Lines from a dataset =
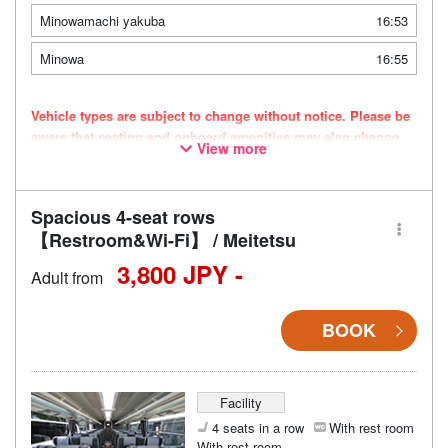
Minowamachi yakuba
16:53
Minowa
16:55
Vehicle types are subject to change without notice. Please be
aware that seating and onboard amenities may also change
View more
accordingly.
Spacious 4-seat rows
【Restroom&Wi-Fi】 / Meitetsu
3,800 JPY -
Adult from
BOOK
Facility
4 seats in a row
With rest room
With rest room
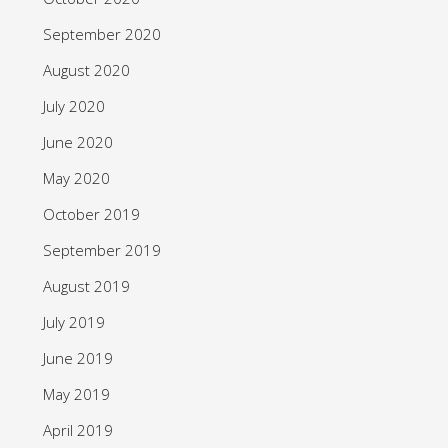
September 2020
August 2020
July 2020
June 2020
May 2020
October 2019
September 2019
August 2019
July 2019
June 2019
May 2019
April 2019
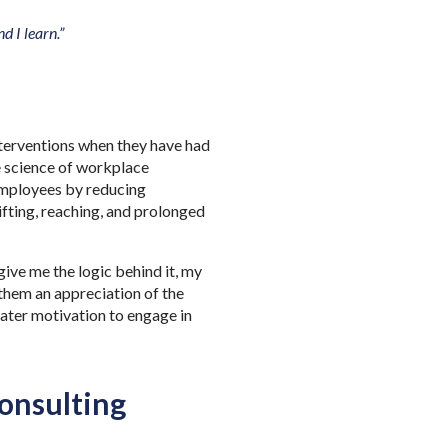
d I learn.”
nterventions when they have had
he science of workplace
 employees by reducing
ifting, reaching, and prolonged
ive me the logic behind it, my
 them an appreciation of the
eater motivation to engage in
onsulting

The task = Copy out every line above word for word, leaving out the pictures.

Result =
Minowamachi yakuba
16:53
Minowa
16:55
Vehicle types are subject to change without notice. Please be
aware that seating and onboard amenities may also change
View more
accordingly.
Spacious 4-seat rows
【Restroom&Wi-Fi】 / Meitetsu
3,800 JPY -
Adult from
BOOK
Facility
4 seats in a row
With rest room
With rest room
September 2020
August 2020
July 2020
June 2020
May 2020
October 2019
September 2019
August 2019
July 2019
June 2019
May 2019
April 2019
d I learn.”
nterventions when they have had
he science of workplace
 employees by reducing
ifting, reaching, and prolonged
ive me the logic behind it, my
 them an appreciation of the
eater motivation to engage in
onsulting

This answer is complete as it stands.